5.2.3 Aan- en uitbouwen en bijgebouwen
Voor het bouwen van aan- en uitbouwen en bijgebouwen aan/bij de woning gelden de volgende bepalingen:
-
Aan- en uitbouwen en bijgebouwen moeten op een afstand van ten minste 3 m achter de voorgevellijn van het hoofdgebouw worden gebouwd.
-
Het bebouwingspercentage van het gedeelte van de gronden gelegen achter de achtergevelrooilijn van het hoofdgebouw mag maximaal 50% bedragen tot een maximum gezamenlijke oppervlakte van 50 m2.
-
Voor zover de oppervlakte van de strook grond achter de achtergevelrooilijn van het hoofdgebouw meer bedraagt dan 200 m2 mag de onder b geregelde gezamenlijke oppervlakte worden vermeerderd met 10% van deze overmaat tot maximaal 90 m2.
-
Erven bij vrijstaande hoofdgebouwen blijven aan één zijde minimaal 3 meter uit de zijdelingse perceelsgrens vrij van bebouwing.
-
De goothoogte mag niet meer bedragen dan 3 m.
-
De bouwhoogte mag niet meer bedragen dan 5 m.

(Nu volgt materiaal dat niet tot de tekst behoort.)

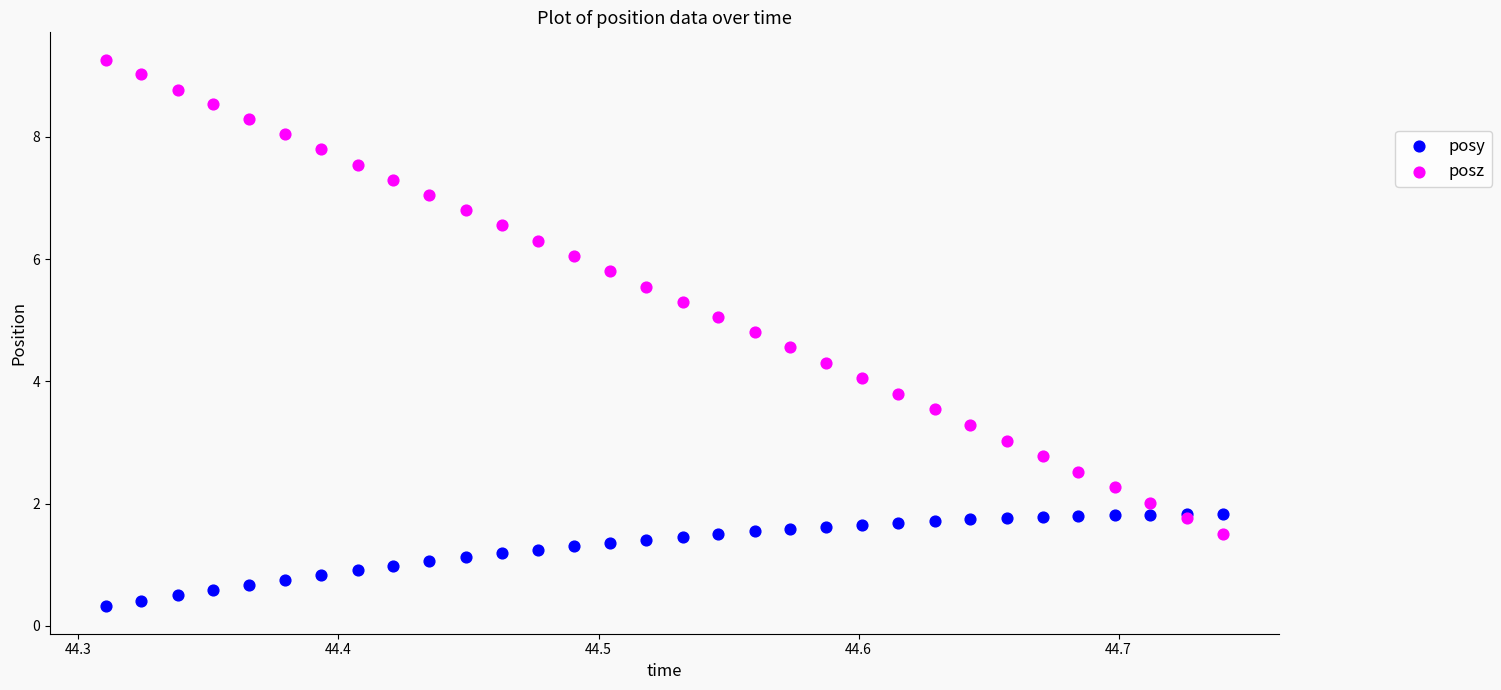

Which series has the largest Y range (max minus min)?

posz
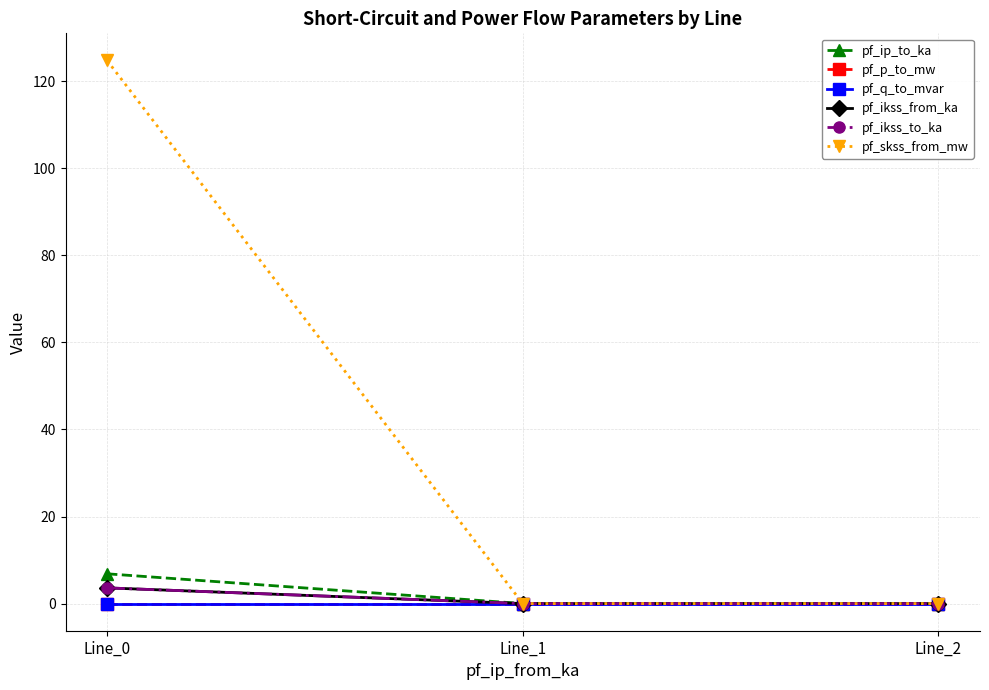

Does the chart display data point markers on the line(s)?

Yes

5.2.4 Bouwwerken, geen gebouwen zijnde
Voor het bouwen van bouwwerken, geen gebouwen zijnde, gelden de volgende bepalingen:
-
De bouwhoogte van speelvoorzieningen mag niet meer bedragen dan 6 m.
-
De bouwhoogte van erf- en terreinafscheidingen mag niet meer bedragen dan 2 m, met dien verstande dat de bouwhoogte vóór de voorgevellijn niet meer mag bedragen dan 1 m.
-
Bij hoekwoningen is het genoemde onder b. van toepassing alsmede dat de bouwhoogte van erf- en terreinafscheidingen ter hoogte van de zijgevel, niet meer mag bedragen dan 1 m.
-
De bouwhoogte van overige bouwwerken, geen gebouwen zijnde, mag niet meer bedragen dan 3 m.
5.3 Voorlopig bouwverbod
Zolang en voor zover de in artikel 5.2 bedoelde uitwerking niet onherroepelijk is, mogen bouwwerken slechts worden gebouwd, mits het bouwplan in overeenstemming is met het ontwerp van het uitwerkingsplan.